*Records supplied*.
- Opening Delimiter -

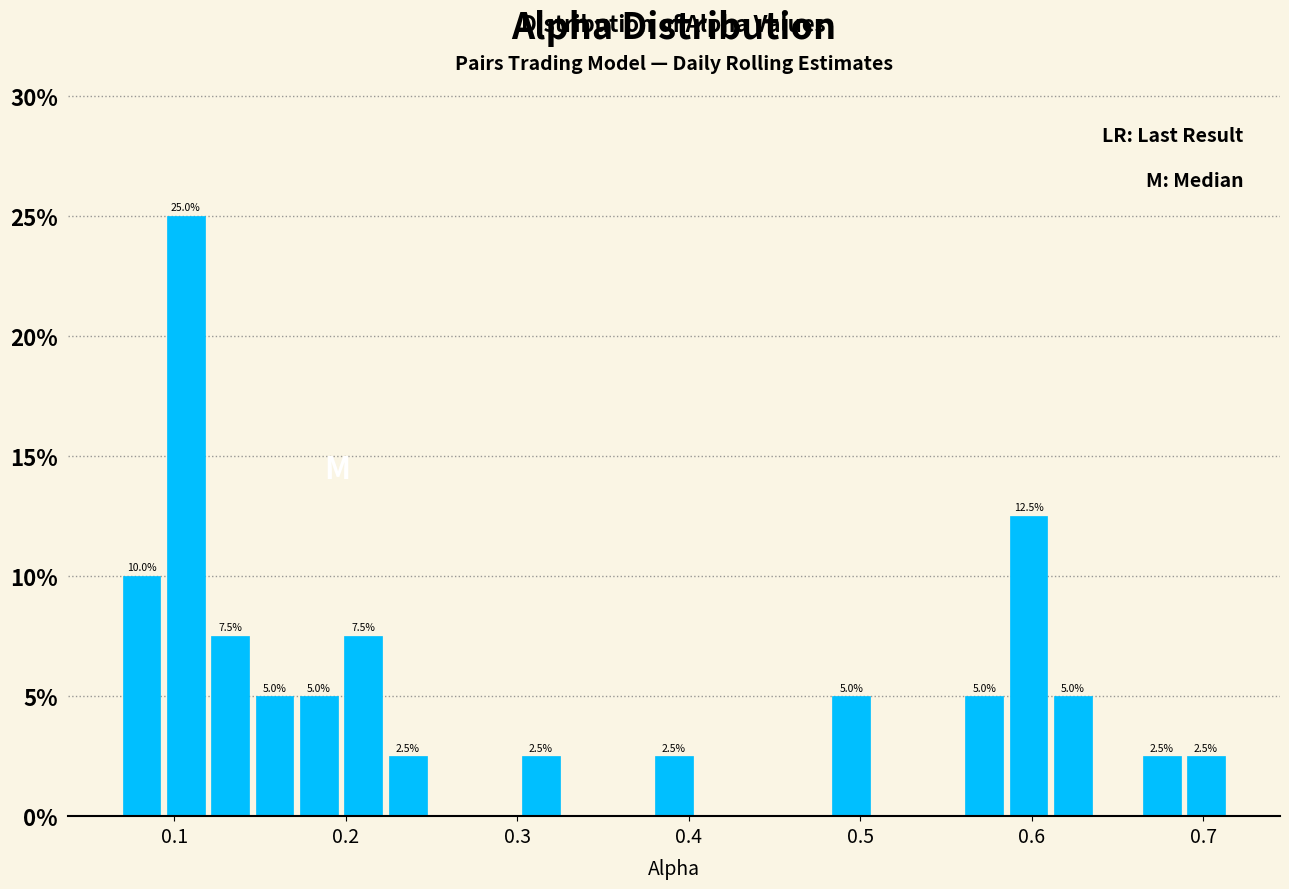

Around what value on the x-axis is the tallest bar? Give the approximate position of its centre, as read against the axis.

0.11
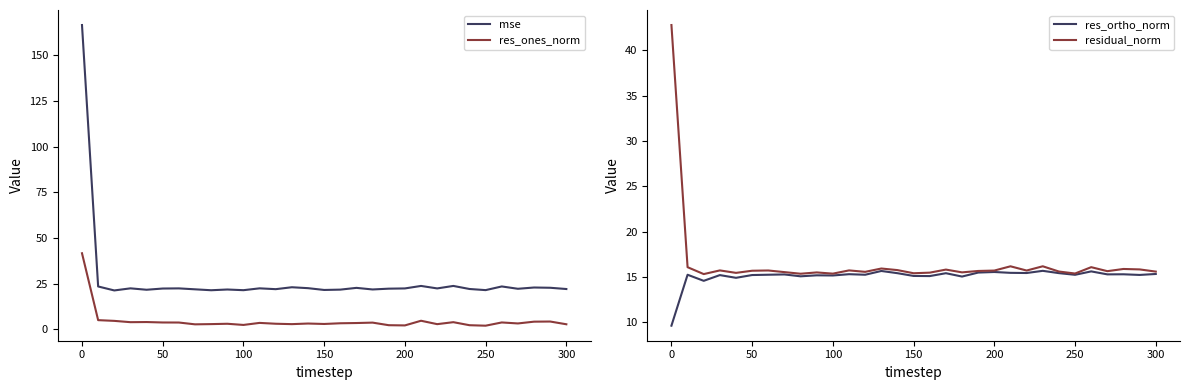

True or false: residual_norm and res_ortho_norm intersect in this chart.

False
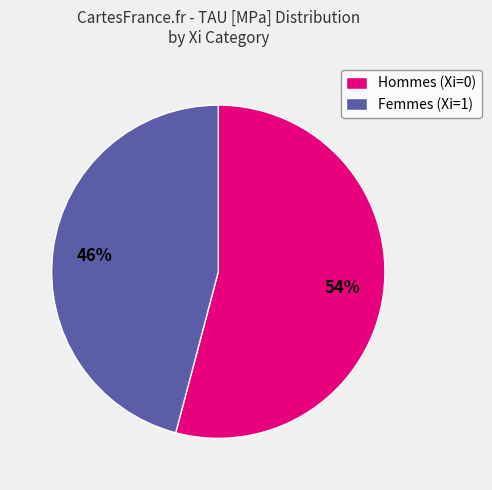

How many slices are in this pie chart?

2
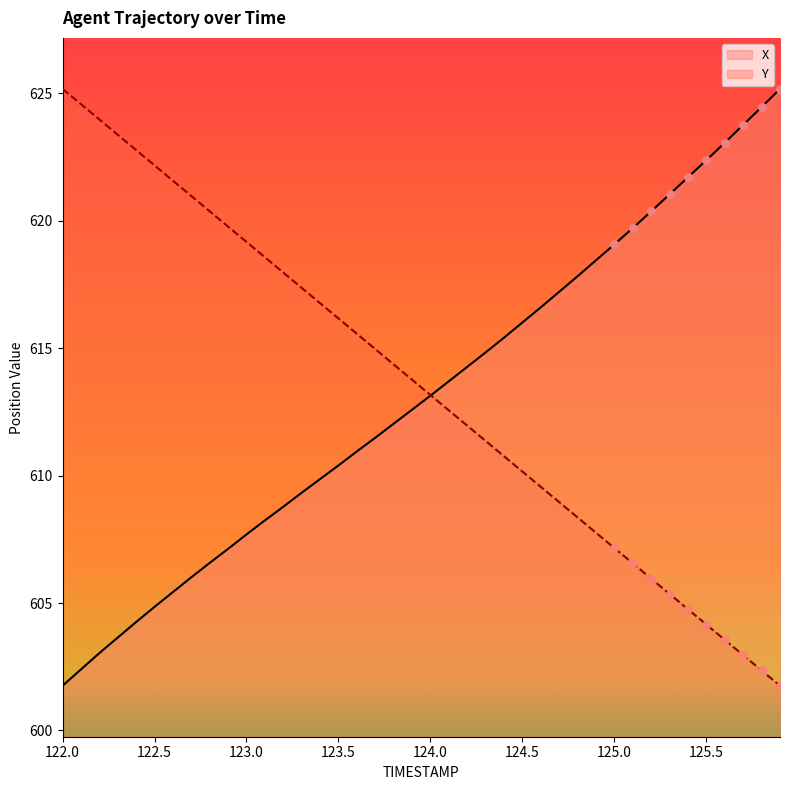

Is the value of Y at 125.6 greater than the value of X at 122.6?

No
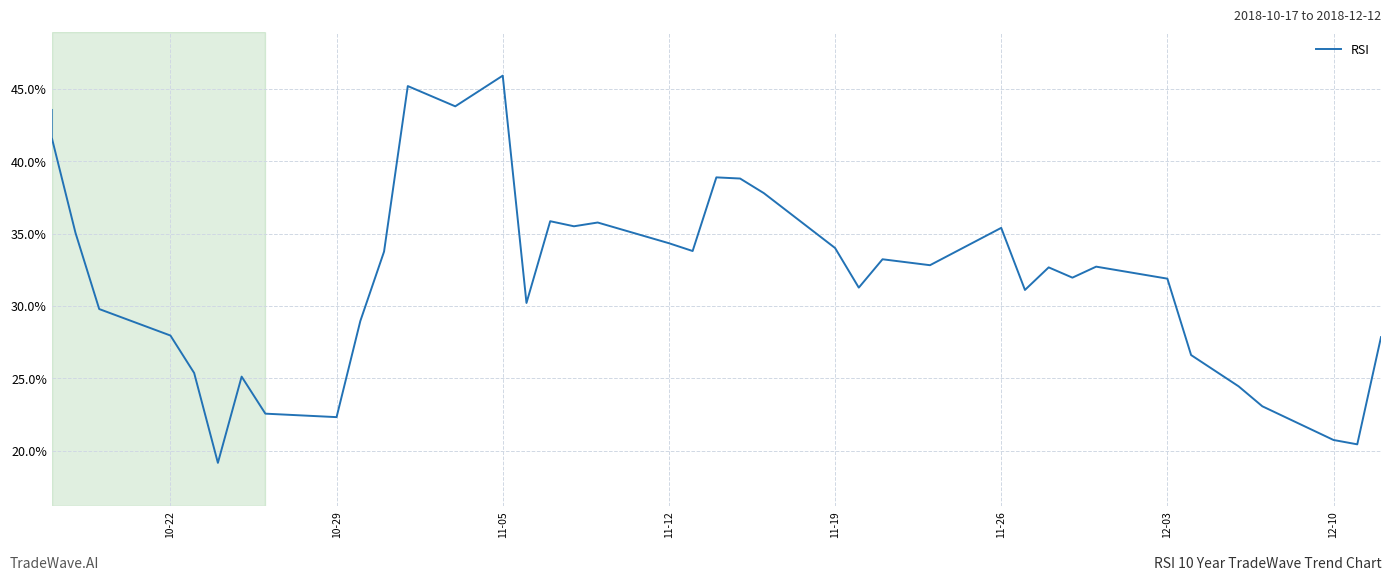

Reading left to right, list all the values displayed in this chart.

43.5	41.6	35.1	29.8	28.0	25.4	19.2	25.1	22.6	22.3	29.0	33.8	45.2	43.8	45.9	30.2	35.9	35.5	35.8	34.3	33.8	38.9	38.8	37.8	34.0	31.3	33.2	32.8	35.4	31.1	32.7	32.0	32.7	31.9	26.6	24.4	23.1	20.7	20.4	27.9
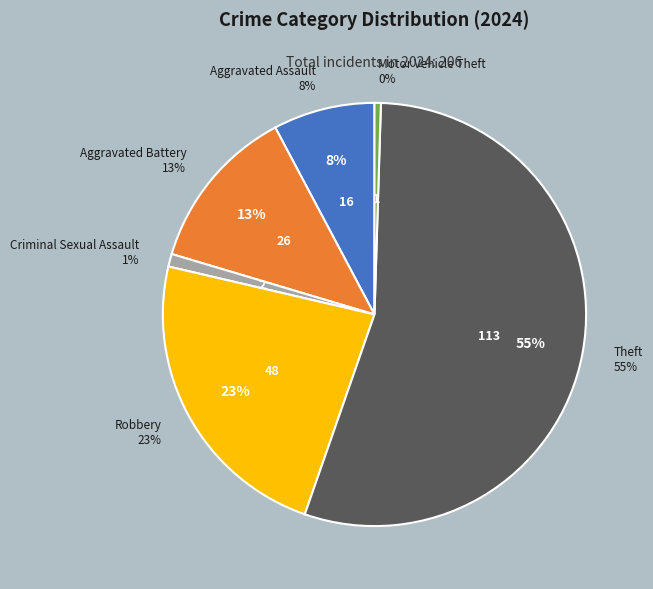

To the nearest percent, what percentage of the pie is Criminal Sexual Assault?

1%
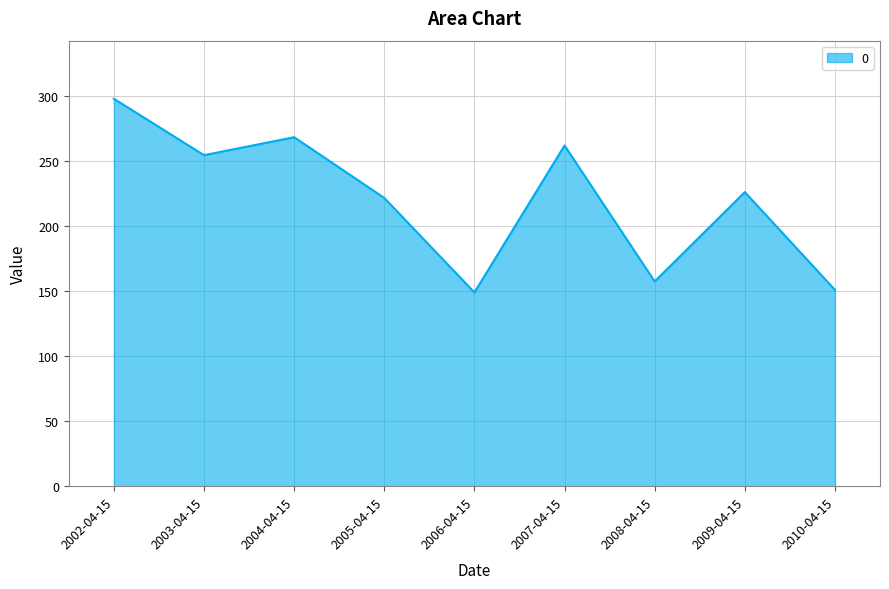

What is the minimum value shown in the chart?

149.0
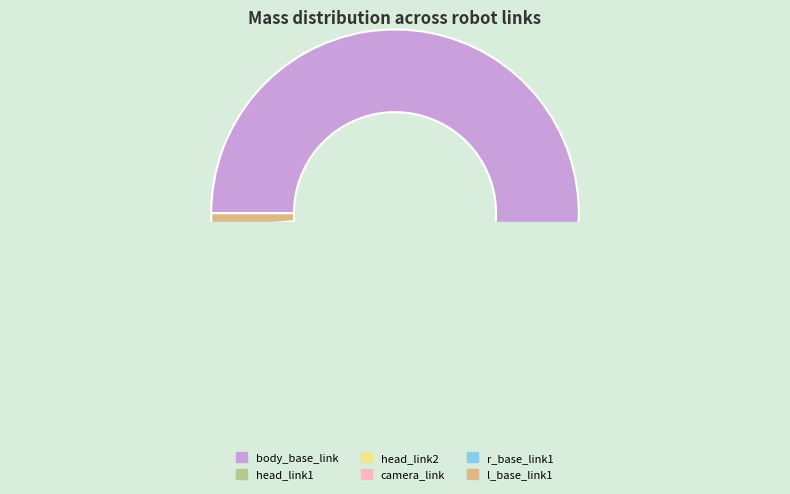

Rank the categories by value from highest to lowest.

body_base_link, head_link2, r_base_link1, l_base_link1, camera_link, head_link1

- Closing Delimiter -

*Required work*.
Could you change every "chart" in all of the lines above to "graph", leaving everything else as it is and omitting the pictures?

*The answer*.
Around what value on the x-axis is the tallest bar? Give the approximate position of its centre, as read against the axis.

0.11

True or false: residual_norm and res_ortho_norm intersect in this graph.

False

How many slices are in this pie graph?

2

Is the value of Y at 125.6 greater than the value of X at 122.6?

No

Reading left to right, list all the values displayed in this graph.

43.5	41.6	35.1	29.8	28.0	25.4	19.2	25.1	22.6	22.3	29.0	33.8	45.2	43.8	45.9	30.2	35.9	35.5	35.8	34.3	33.8	38.9	38.8	37.8	34.0	31.3	33.2	32.8	35.4	31.1	32.7	32.0	32.7	31.9	26.6	24.4	23.1	20.7	20.4	27.9

To the nearest percent, what percentage of the pie is Criminal Sexual Assault?

1%

What is the minimum value shown in the graph?

149.0

Rank the categories by value from highest to lowest.

body_base_link, head_link2, r_base_link1, l_base_link1, camera_link, head_link1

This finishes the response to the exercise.